START Provided data
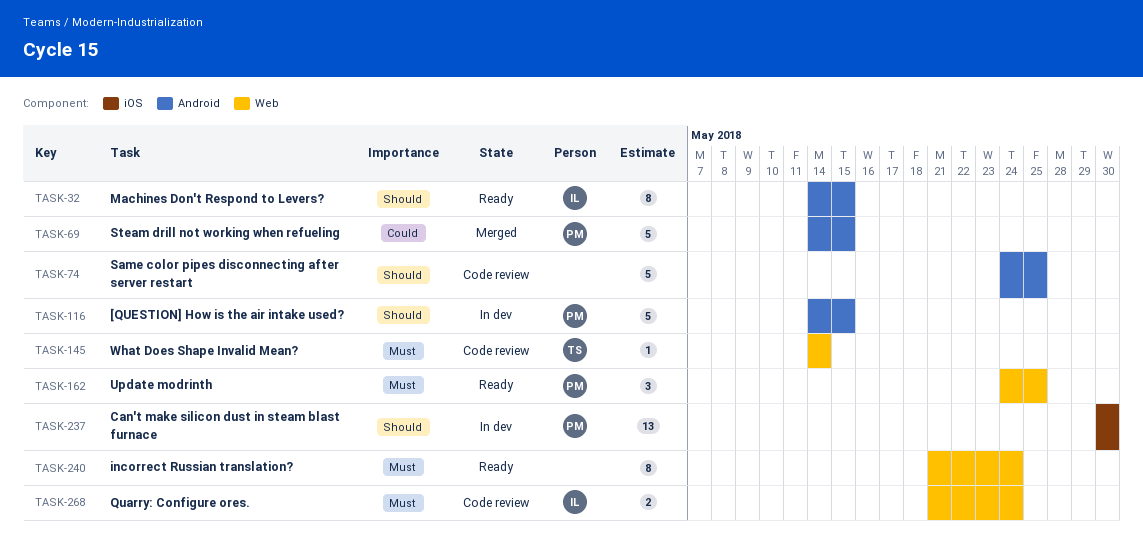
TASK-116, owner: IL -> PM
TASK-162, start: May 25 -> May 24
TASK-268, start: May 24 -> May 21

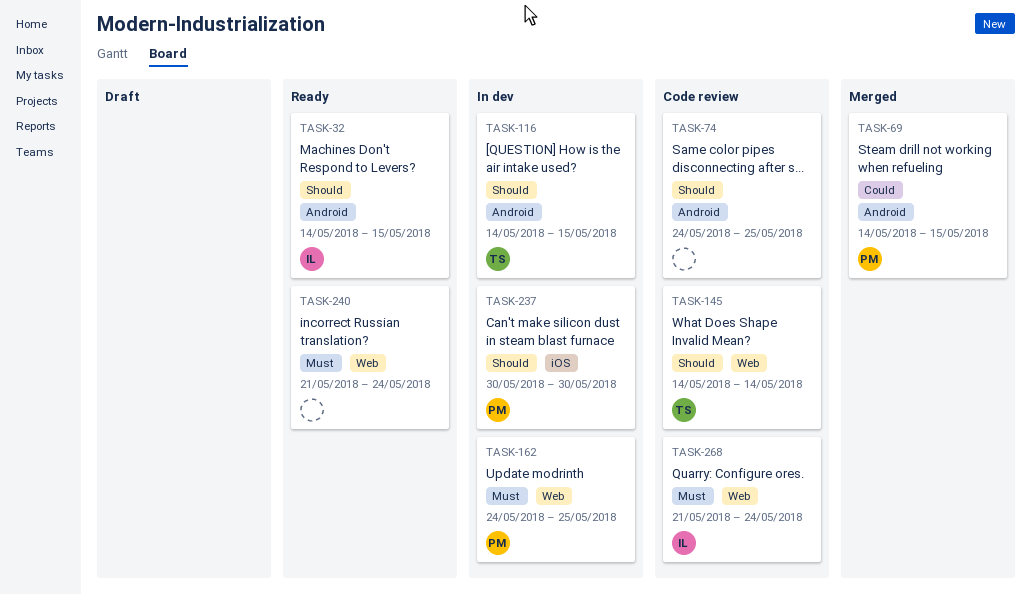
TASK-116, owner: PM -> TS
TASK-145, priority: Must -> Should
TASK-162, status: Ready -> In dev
END Provided data
START Provided data
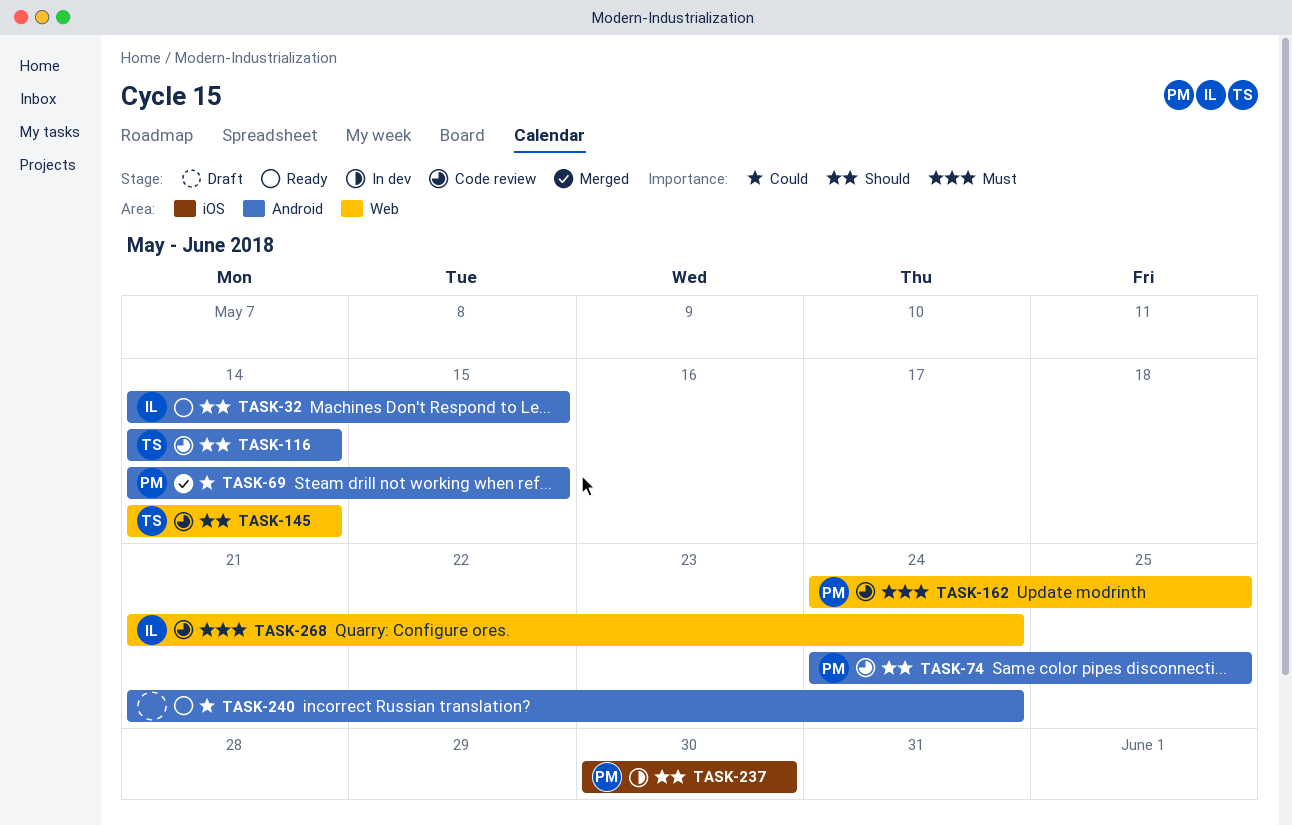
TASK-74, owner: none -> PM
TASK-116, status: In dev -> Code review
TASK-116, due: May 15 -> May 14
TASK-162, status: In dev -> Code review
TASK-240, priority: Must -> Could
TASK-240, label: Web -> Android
END Provided data
Count how many lines in the records hold the string "owner"; reply with the number alone.

= Exercise response =
3